“Jupiter, Tom!” the Judge said, with something actually like elation in his voice, “it’s good to hear you. It brings old Hamlin back and gives a man sand. You’re an orator, yourself.”

“Am I?” said Tom. “No one ever called my attention to it before. If it’s true, perhaps it’ll come in useful.”

“Now, just think of me sitting here gassing,” exclaimed the Judge, “and never asking what you are here for. What’s your errand, Tom?”

“Perhaps I’m here to defraud the Government,” Tom answered, sitting down again; “or perhaps I’ve got a fair claim against it. That’s what I’ve come to Washington to find out—with the other claimant.”

“A claim!” cried the Judge. “And you’ve left the Cross-roads—and Sheba?”

“Sheba and the other claimant are in some little rooms we’ve taken out near Dupont Circle. The other claimant is the only De Willoughby left beside myself, and he is a youngster of twenty-three. He’s my brother De Courcy’s son.”

The Judge glowed with interest. He heard the whole story, and his excitement grew as he listened. The elements of the picturesque in the situation appealed to him greatly. The curiously composite mind of the American contains a strong element of the romantic. In its most mercantile forms it is attracted by the dramatic; when it hails from the wilds, it is drawn by it as a child is drawn by colour and light.

“It’s a big thing,” the Judge ejaculated at intervals. “When I see you sitting there, Tom, just as you used to sit in your chair on the store-porch, it seems as if it could hardly be you that’s talking. Why, man, it’ll mean a million!”

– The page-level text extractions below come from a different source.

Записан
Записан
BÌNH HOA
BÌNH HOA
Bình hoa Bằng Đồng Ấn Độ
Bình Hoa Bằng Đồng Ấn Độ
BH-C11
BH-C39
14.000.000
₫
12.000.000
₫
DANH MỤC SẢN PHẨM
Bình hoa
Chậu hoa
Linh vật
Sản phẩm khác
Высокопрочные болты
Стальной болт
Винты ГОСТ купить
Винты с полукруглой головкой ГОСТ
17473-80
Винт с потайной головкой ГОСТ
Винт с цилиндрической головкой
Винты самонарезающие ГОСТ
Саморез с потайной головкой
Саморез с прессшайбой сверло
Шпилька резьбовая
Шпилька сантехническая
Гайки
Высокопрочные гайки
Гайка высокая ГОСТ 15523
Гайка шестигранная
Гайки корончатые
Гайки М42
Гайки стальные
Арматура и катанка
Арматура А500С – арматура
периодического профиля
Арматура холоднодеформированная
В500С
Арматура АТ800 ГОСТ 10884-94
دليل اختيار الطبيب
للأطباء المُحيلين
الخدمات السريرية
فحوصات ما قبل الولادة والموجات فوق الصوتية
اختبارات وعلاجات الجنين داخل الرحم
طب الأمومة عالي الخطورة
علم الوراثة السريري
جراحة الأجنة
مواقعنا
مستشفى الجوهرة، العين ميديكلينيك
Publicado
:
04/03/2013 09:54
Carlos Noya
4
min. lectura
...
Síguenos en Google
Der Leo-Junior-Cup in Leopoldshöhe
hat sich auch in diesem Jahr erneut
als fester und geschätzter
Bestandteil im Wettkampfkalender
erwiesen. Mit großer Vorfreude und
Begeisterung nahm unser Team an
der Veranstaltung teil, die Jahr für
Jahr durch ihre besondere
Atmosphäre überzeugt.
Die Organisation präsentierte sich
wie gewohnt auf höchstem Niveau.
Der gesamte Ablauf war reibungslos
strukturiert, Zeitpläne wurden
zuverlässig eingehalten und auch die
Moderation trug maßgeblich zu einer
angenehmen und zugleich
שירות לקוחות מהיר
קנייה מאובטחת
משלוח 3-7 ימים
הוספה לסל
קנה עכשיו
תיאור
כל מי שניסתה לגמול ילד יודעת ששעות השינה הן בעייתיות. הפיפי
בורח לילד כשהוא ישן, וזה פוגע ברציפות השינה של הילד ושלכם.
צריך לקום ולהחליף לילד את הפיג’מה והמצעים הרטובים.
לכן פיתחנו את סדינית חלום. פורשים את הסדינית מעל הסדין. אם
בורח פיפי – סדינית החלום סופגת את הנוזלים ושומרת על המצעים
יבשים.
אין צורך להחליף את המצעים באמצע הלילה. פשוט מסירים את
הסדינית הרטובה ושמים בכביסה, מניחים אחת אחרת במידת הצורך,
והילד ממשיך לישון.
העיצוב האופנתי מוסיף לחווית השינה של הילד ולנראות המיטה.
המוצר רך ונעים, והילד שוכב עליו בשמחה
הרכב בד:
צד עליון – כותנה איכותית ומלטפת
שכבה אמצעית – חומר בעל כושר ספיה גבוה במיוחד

“If I get money enough to set the mines at work,” said Tom, “it may mean more millions than one.”

The dingy square room, with its worn carpet, its turned-up bedstead, shabby chairs, and iron stove, temporarily assumed a new aspect. That its walls should contain this fairy tale of possible wealth and power and magnificence made it seem quite soberly respectable, and that Big Tom, sitting in the second-hand looking armchair, which creaked beneath his weight, should, in matter-of-fact tones, be relating such a story, made Judge Rutherford regard him with a kind of reverent trouble.